So what you want to do is load all the pixels of a block in the shared array (before your loop) and then do all the computations for one pixel using registers AND the values that you have loaded in the shared mem. That way, every pixel is only read once from global memory, which is what you want to achieve. Well, somewhat, more on that later!

Also, since KERNELRADIUS seems to be a #define, you dont even need to use dynamically allocated shared memory. You can use statically allocated shared memory.
A simple shared float sharedPixels[KERNELRADIUS] would do. As bigmac has already stated.

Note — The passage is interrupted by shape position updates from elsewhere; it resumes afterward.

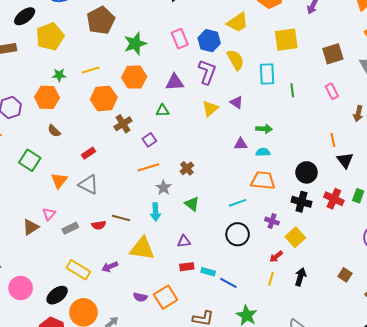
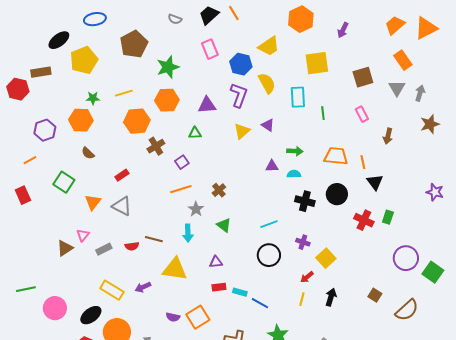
pink rectangle: (180, 39) -> (210, 49), moved
orange trapezoid: (263, 181) -> (336, 156), moved
black cross: (301, 202) -> (305, 201), moved

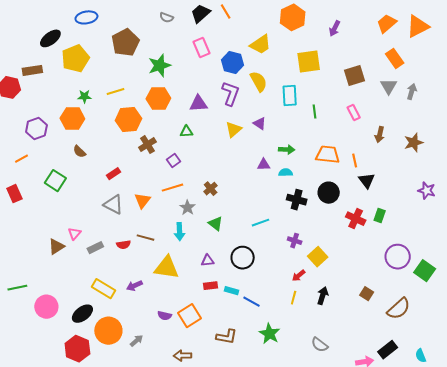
brown star: (430, 124) -> (414, 143), moved
orange triangle: (93, 202) -> (142, 201), moved
black circle: (269, 255) -> (243, 258), moved

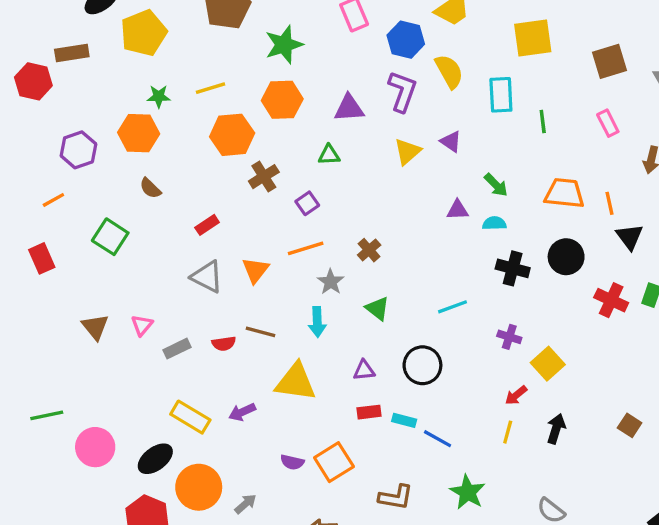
green arrow: (287, 150) -> (496, 185), turned 42
brown triangle: (56, 247) -> (95, 327), moved, turned -36

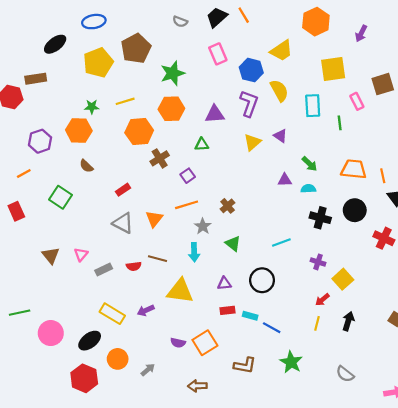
yellow pentagon: (144, 33) -> (98, 63), moved
pink rectangle: (608, 123) -> (357, 101), moved
orange circle: (199, 487) -> (118, 359), size x0.7

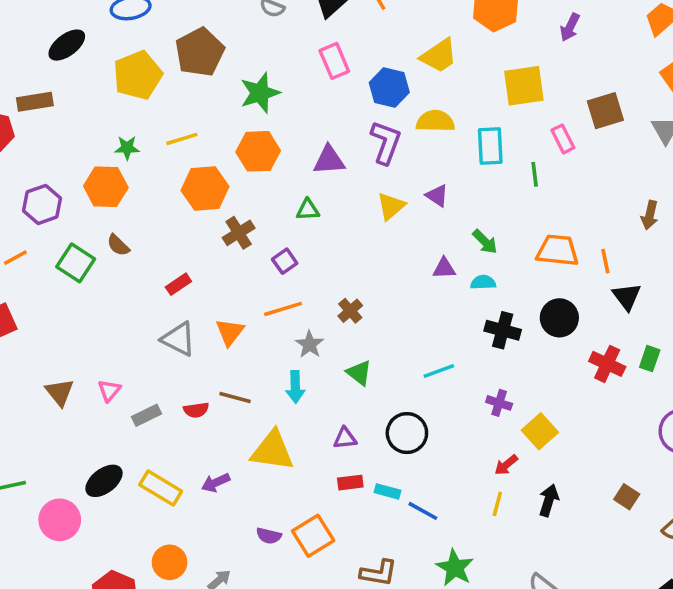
yellow semicircle: (279, 91) -> (435, 121), turned -60
green square: (60, 197) -> (76, 263), moved
black ellipse: (90, 341) -> (104, 481), moved

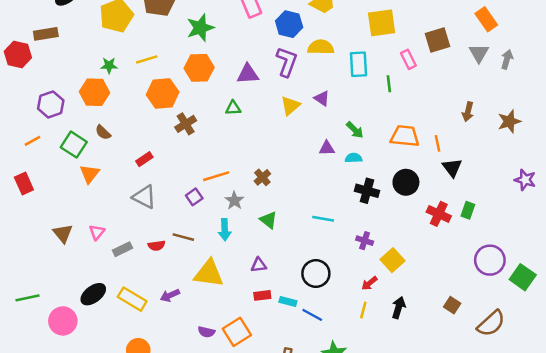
purple square: (285, 261) -> (194, 197), moved
orange triangle: (230, 332) -> (90, 174), moved
cyan line: (439, 371) -> (323, 219), turned 30
black circle: (407, 433) -> (316, 274), moved

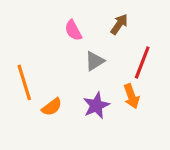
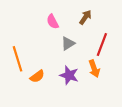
purple star: (96, 105) -> (69, 75), turned -30

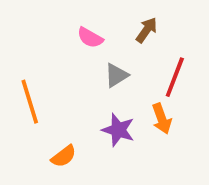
pink semicircle: (53, 22) -> (90, 38), turned -32
orange semicircle: (37, 76) -> (64, 156), moved

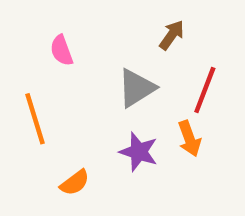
pink semicircle: (90, 38) -> (62, 50), moved, turned 40
gray triangle: (116, 75) -> (136, 88), size x1.4

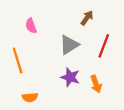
orange arrow: (189, 139) -> (96, 84), moved
orange semicircle: (75, 183) -> (30, 97), moved, turned 32

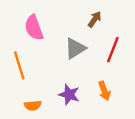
pink semicircle: (31, 26) -> (34, 28), size x1.5
purple star: (70, 77) -> (69, 95), moved

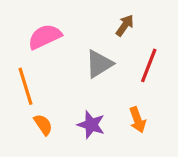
pink semicircle: (34, 28) -> (45, 37), turned 85
orange semicircle: (33, 106) -> (43, 125), moved, turned -119

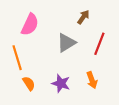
pink semicircle: (45, 37) -> (30, 25), turned 140

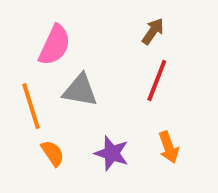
gray triangle: (66, 43) -> (80, 90), moved, turned 42
red line: (99, 44) -> (157, 80), moved

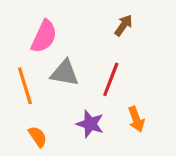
red line: (157, 80) -> (111, 79), moved
orange semicircle: (53, 153) -> (38, 137), moved

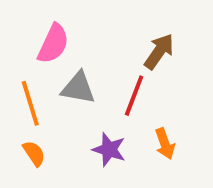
brown arrow: (123, 25) -> (159, 51), moved, size x1.4
orange semicircle: (38, 137) -> (34, 153), moved

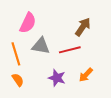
red line: (134, 96) -> (70, 50), turned 55
orange arrow: (165, 144) -> (86, 75), turned 63

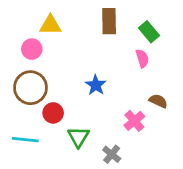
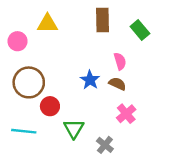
pink circle: (32, 49) -> (17, 41), moved
pink semicircle: (142, 58) -> (120, 61), moved
brown semicircle: (158, 101) -> (117, 84), moved

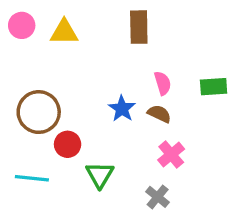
green rectangle: (140, 30) -> (214, 87), moved, turned -54
pink circle: (17, 41) -> (22, 25), moved
gray cross: (105, 145) -> (158, 197), moved

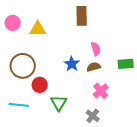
pink circle: (22, 25) -> (13, 23), moved
yellow triangle: (64, 32) -> (38, 29), moved
green rectangle: (214, 87) -> (126, 64), moved
brown semicircle: (159, 114) -> (94, 67), turned -40

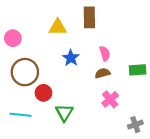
pink circle: (13, 23) -> (13, 38), moved
yellow triangle: (38, 29) -> (58, 27), moved
blue star: (72, 64) -> (71, 58), moved
gray cross: (93, 116) -> (135, 125), moved, turned 32

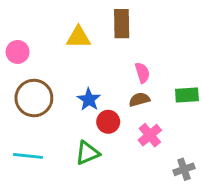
blue star: (71, 58) -> (89, 100), moved
red circle: (43, 93) -> (108, 122), moved
green triangle: (64, 113) -> (87, 153), turned 36

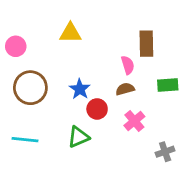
brown rectangle: (122, 24) -> (146, 44), moved

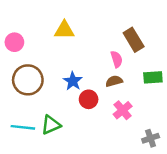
brown rectangle: (146, 44) -> (134, 40), turned -30
green triangle: (78, 137) -> (51, 125), moved

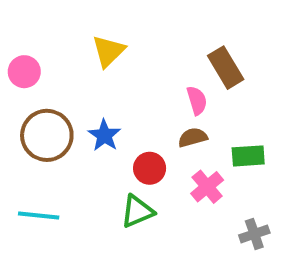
yellow triangle: (64, 30) -> (108, 51), turned -45
green rectangle: (153, 77) -> (248, 156), moved
blue star: (73, 81) -> (104, 135), moved
green triangle: (51, 125) -> (137, 211), moved

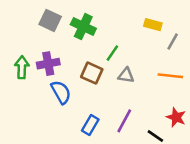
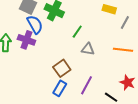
purple cross: (48, 64) -> (26, 40), turned 30
brown square: (92, 73) -> (62, 68), moved, turned 30
blue semicircle: (61, 92) -> (35, 24), moved

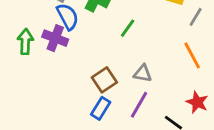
gray triangle: (88, 49) -> (143, 73), moved
orange line: (123, 50) -> (192, 55), turned 54

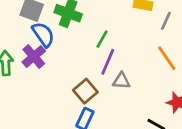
purple cross: (55, 38) -> (34, 57), turned 35
purple line: (139, 105) -> (108, 62), moved

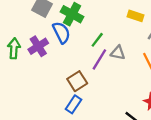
blue semicircle: (43, 35) -> (61, 33), moved
gray triangle: (121, 81) -> (118, 53), moved

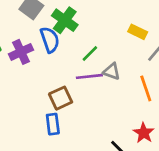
purple line: (99, 59) -> (89, 76), turned 45
blue rectangle: (74, 104) -> (53, 124), turned -48

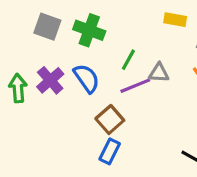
blue semicircle: (50, 40) -> (87, 78), moved
blue rectangle: (53, 124) -> (110, 151), turned 50

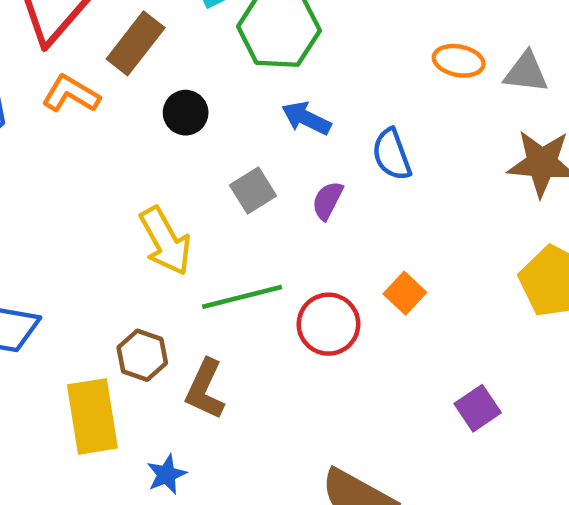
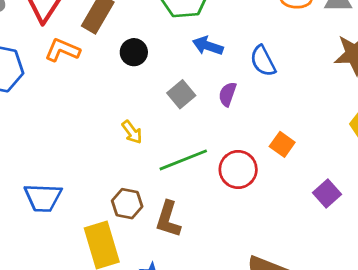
yellow arrow: (165, 241) -> (132, 132), size x0.6
purple square: (478, 408) -> (327, 193), moved

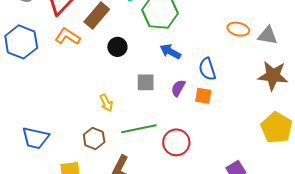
gray square: (181, 94) -> (146, 82), turned 30
orange square: (282, 144) -> (203, 96), moved, turned -36
brown hexagon: (127, 204) -> (94, 138), moved

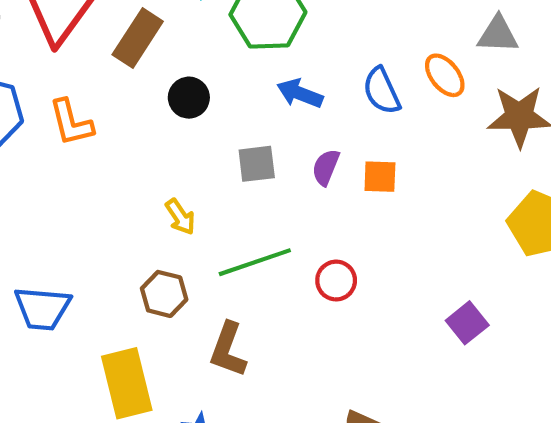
orange ellipse: (238, 29) -> (445, 75), moved, turned 45
orange L-shape: (67, 37) -> (71, 123), moved, turned -130
blue semicircle: (207, 69) -> (382, 91), moved
red circle: (176, 142) -> (336, 281), size x0.7

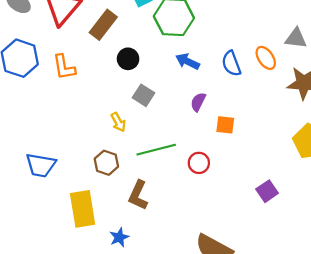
gray square: (257, 164) -> (144, 95), moved, turned 35
orange square: (380, 177) -> (225, 125), moved

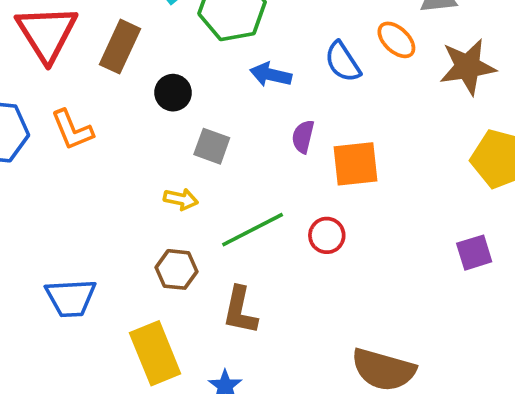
yellow arrow: (118, 122) -> (181, 199), turned -36
orange square: (225, 125) -> (356, 164), size x1.5
purple square: (267, 191) -> (474, 253), moved, turned 30

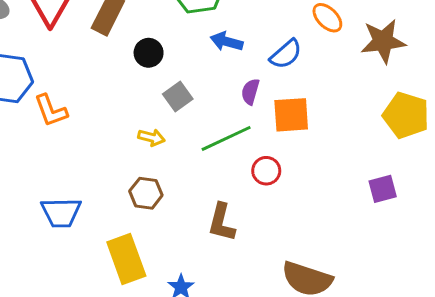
blue semicircle: (343, 62) -> (286, 54), moved, turned -100
orange L-shape: (72, 130) -> (51, 111), moved
gray square: (212, 146) -> (178, 96), turned 32
green line: (253, 230) -> (226, 138), moved
brown L-shape: (240, 310) -> (222, 222), moved

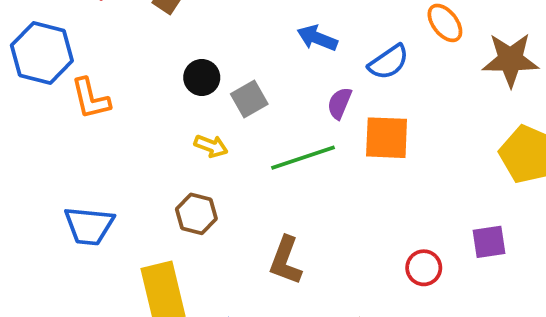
black circle: (149, 53) -> (202, 77), moved
red circle: (266, 171) -> (424, 268), moved

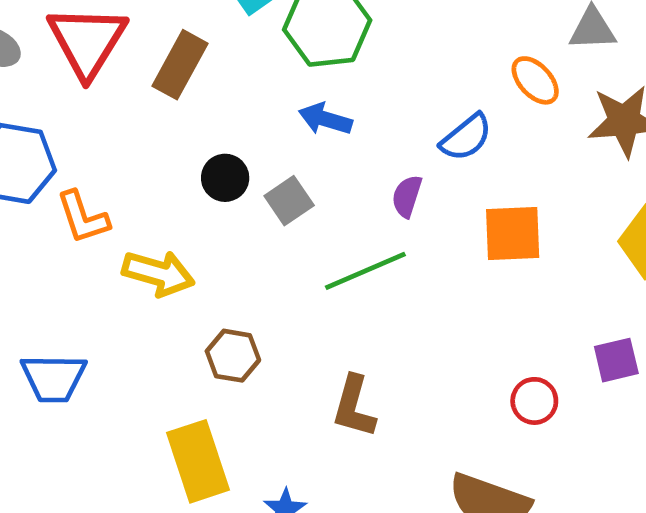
blue arrow: (317, 38) -> (325, 119), moved
orange square: (387, 138) -> (513, 233), moved
yellow arrow: (211, 146) -> (158, 273), moved, size x1.6
blue trapezoid: (89, 226) -> (53, 378), moved

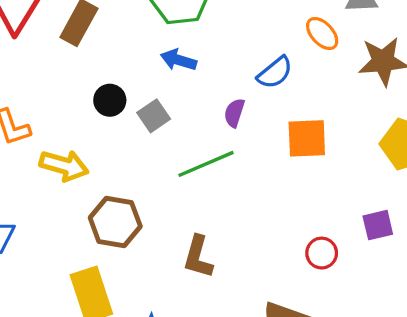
brown hexagon: (233, 356) -> (115, 222), size x1.4

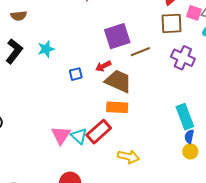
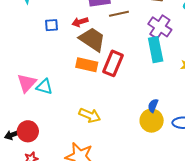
cyan rectangle: (185, 117) -> (156, 50), moved
red rectangle: (99, 132) -> (113, 63), moved, turned -35
cyan triangle: (79, 136) -> (44, 87), turned -36
yellow circle: (190, 151) -> (152, 121), size x1.5

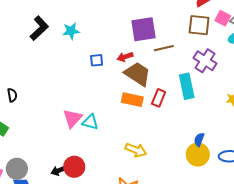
cyan rectangle: (156, 50) -> (187, 86), moved
red rectangle: (113, 63) -> (159, 98), size x0.7

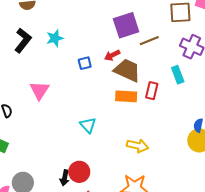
cyan rectangle: (187, 86) -> (178, 75), size x0.7
pink triangle: (72, 118) -> (39, 90), moved
cyan triangle: (90, 122) -> (88, 125), turned 42
black arrow: (59, 170) -> (65, 178), turned -49

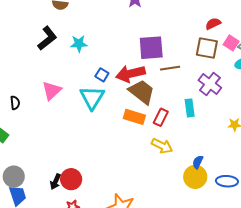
red arrow: (112, 55) -> (131, 74), size x1.8
blue square: (85, 63) -> (102, 75), turned 32
cyan triangle: (88, 125) -> (92, 98), moved, size x1.5
yellow arrow: (138, 146) -> (162, 146), moved

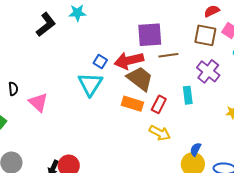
cyan star: (79, 44) -> (77, 13), moved
pink triangle: (52, 91) -> (38, 102), moved, turned -35

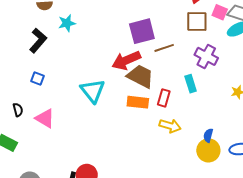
blue square: (100, 62) -> (38, 78), moved

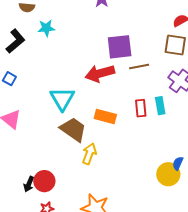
brown trapezoid: (140, 76) -> (73, 129), moved
red rectangle: (164, 98) -> (141, 108), moved, turned -30
yellow arrow: (170, 126) -> (89, 154), moved, turned -95
blue semicircle: (208, 135) -> (178, 163), moved

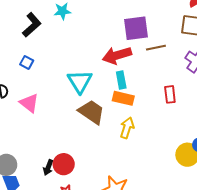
cyan rectangle: (160, 106) -> (121, 80), moved
red rectangle: (141, 108) -> (170, 94), moved
yellow arrow: (89, 154) -> (127, 128), moved

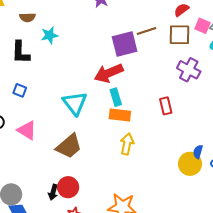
black L-shape: (32, 25) -> (21, 52), turned 140
brown line: (156, 48) -> (147, 31), moved
brown trapezoid: (92, 112) -> (69, 146), moved, turned 112

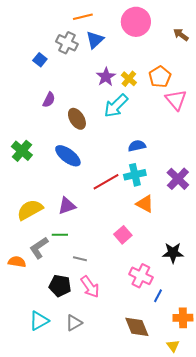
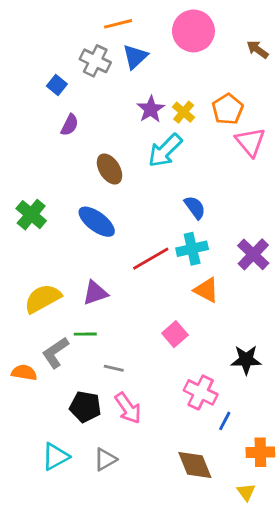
purple semicircle: (49, 100) -> (70, 125), moved
blue semicircle: (137, 146) -> (195, 207), turned 66

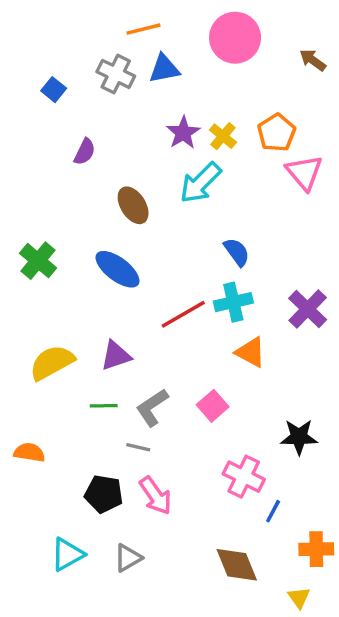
blue triangle: (135, 57) -> (164, 69), turned 32
blue square: (57, 85) -> (54, 90), moved
gray L-shape: (55, 353) -> (152, 407), moved

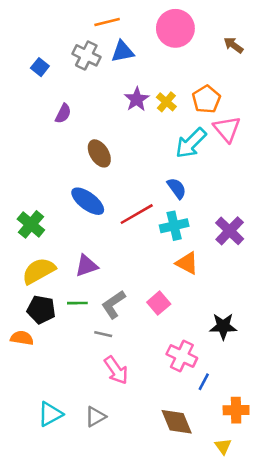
cyan arrow: (200, 183) -> (191, 143), moved
green cross: (38, 261) -> (31, 224), moved
red line: (183, 314) -> (137, 214), moved
black pentagon: (104, 494) -> (41, 310), moved

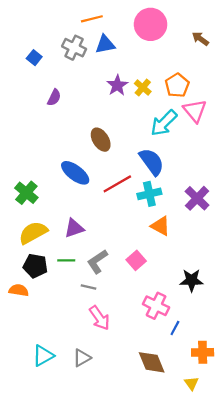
brown ellipse: (99, 153) -> (101, 140), moved
blue semicircle: (177, 188) -> (152, 162), size x1.5

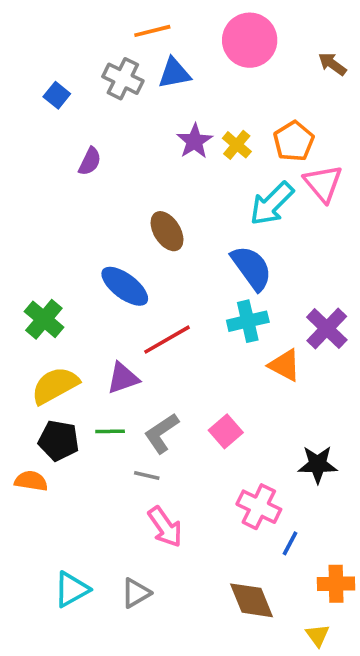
red line: (117, 184) -> (167, 340), moved
orange triangle: (160, 226) -> (285, 365), moved

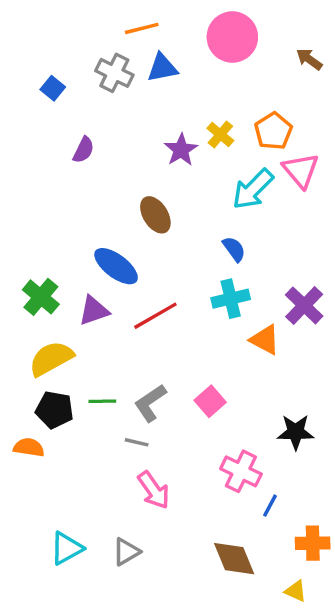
purple star: (195, 141) -> (181, 150), moved
blue semicircle: (251, 268) -> (234, 249), size x0.6
purple triangle: (123, 378) -> (94, 311), moved
yellow triangle: (318, 635) -> (296, 591), turned -30

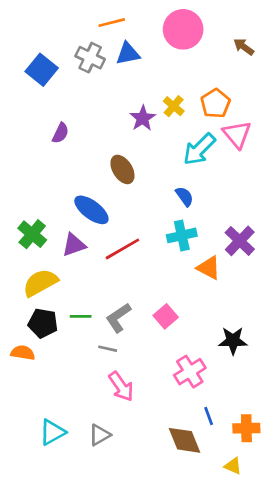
blue square: (53, 88) -> (42, 70), size x1.6
purple semicircle: (84, 150) -> (60, 133), moved
pink cross: (241, 471) -> (190, 372), turned 32
blue line: (270, 506) -> (209, 416), moved, turned -48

Now, another problem of your approach is that you cannot only load KERNELRADIUS values in shared memory, since those values are what is needed by 1 pixel, but the pixel next to it will also need a column of pixel you have not loaded into shared memory. You could load (KERNELRADIUS*2) values into shared memory, that way you could treat KERNELRADIUS pixels using that shared array.

OK, I almost got it!

The only thing I still need to know is how to get the separate values of the R, G, B and A float out of my array?

Now the full pixel is loaded into s_data_Input[tid] doing:

s_data_Input[tid] = ((sI + y*pI) + 4*(x+i));

Knowing that 1 pixel contains 4 floats representing R, G, B and A, I need pixel[0] that corresponds with R, pixel[1] that corresponds with G, pixel[2] that corresponds with B and finally pixel[3] that corresponds with A.

Thanks again!